In Johnstons Werk jedoch ist die Rasse die Funktion des Blutes, während „Race Traitor“ die mittlerweile anerkannte These vetritt, dass die Rasse keine „biologische“, sondern „gesellschaftliche“ Tatsache ist. Dadurch wird das „passing“ (Durchgehen oder Passieren) möglich, durch das Schwarze, die ihre auf schwarzen Wurzeln basierende Inspiration vernachlässigen, zu Ex-Schwarzen werden.
Sie werden dadurch zu Imitatoren, ähnlich wie es Weiße sind, die schwarze Musik spielen. Für „Raice Traitor“ scheint es auch möglich zu sein, dass Weiße durch die Identifikation mit den Schwarzen zu Ex-Weißen werden.
Dennoch, während Schwarze ihr Schwarzsein durch die Verheimlichung ihrer Wurzeln verlieren, so können Weiße nur durch die Zerstörung ihrer weißen Identität sich des Weißseins entledigen.
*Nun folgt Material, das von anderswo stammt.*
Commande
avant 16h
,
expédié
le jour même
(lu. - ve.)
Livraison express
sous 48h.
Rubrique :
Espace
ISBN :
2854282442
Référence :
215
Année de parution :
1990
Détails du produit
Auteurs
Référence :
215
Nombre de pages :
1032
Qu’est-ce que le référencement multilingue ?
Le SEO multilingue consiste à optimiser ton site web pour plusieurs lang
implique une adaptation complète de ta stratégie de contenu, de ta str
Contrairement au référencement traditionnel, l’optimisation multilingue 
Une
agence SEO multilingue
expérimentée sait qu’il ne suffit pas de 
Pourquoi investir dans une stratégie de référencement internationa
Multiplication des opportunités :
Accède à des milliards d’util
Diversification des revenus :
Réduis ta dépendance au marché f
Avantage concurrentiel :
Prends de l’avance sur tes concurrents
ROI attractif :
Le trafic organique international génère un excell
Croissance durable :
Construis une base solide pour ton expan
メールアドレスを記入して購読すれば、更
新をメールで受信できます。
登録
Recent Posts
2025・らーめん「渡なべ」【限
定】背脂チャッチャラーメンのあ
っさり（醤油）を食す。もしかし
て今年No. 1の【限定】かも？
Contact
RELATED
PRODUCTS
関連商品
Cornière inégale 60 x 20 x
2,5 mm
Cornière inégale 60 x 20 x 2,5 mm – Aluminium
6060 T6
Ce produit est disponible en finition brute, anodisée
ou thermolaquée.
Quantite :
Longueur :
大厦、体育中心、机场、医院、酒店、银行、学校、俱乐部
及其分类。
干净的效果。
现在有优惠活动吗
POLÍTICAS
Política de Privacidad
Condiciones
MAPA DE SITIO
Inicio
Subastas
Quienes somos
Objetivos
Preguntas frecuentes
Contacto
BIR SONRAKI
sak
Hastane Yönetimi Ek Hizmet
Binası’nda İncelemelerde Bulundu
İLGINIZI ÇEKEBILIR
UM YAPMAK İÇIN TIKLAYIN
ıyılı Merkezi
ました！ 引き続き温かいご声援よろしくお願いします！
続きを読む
Walter Benn Michaels kritisiert die Auffassung der Rasse innerhalb der Weißseinsforschung dahingehend, dass er darauf insistiert, dass der Begriff „Rasse“ seinen essentialistischen Grundkern behalten muss, wenn Rasse weiterhin als Rasse begriffen werden soll. Ihm geht es selbstverständlich nicht um die Rettung eines Rassebegriffs, sondern er verweist auf die Notwendigkeit, Rasse nicht als gesellschaftliche Kategorie zu begreifen, wenn die gesellschaftlich rassistischen Praktiken aufgespürt und kritisiert werden sollen. Wenn Rasse antiessentialistisch aufgefasst werden kann, dann kann am Begriff der Rasse nicht mehr festgehalten werden, denn er hat für den Rassisten oder die Rassistin notwendigerweise einen essentiellen Kern. Wenn die Rasse notwendigerweise mit einem Essentialismus verknüpft ist, dann ist das oben angeführte Prinzip des „passings“ unmöglich, denn für RassistInnenen bleibt der Schwarze immer noch Schwarz, auch wenn er sich gesellschaftlich nicht schwarz verhält oder gar seine Wurzeln verleugnet. Die Rasse war und ist für den Rassisten oder die Rassistin eine biologische Eigenschaft, die durch eine nachträgliche Erklärung zu einer sozialen Kategorie verharmlost wird.
Weißseinskonzepte haben die Beschäftigung mit der Rasse und dem Rassismus wieder in die akademische Auseinandersetzung geführt. Durch die Etablierung des Poststrukturalismus treffen Interpretationen aufeinander, die unterschiedlicher kaum sein können. Während im angeführten Beispiel Walter Benn Michaels von der Essentialität des Blutes und der Hautfarbe für den Rassisten ausgeht, so guckt die Weißseinsforschung von einem ganz anderen Blickwinkel auf den Rassismus. Sie begreift ihn als Funktion zur Identitätsstiftung des Weißen ohne das Weißsein an sich zu kategorisieren.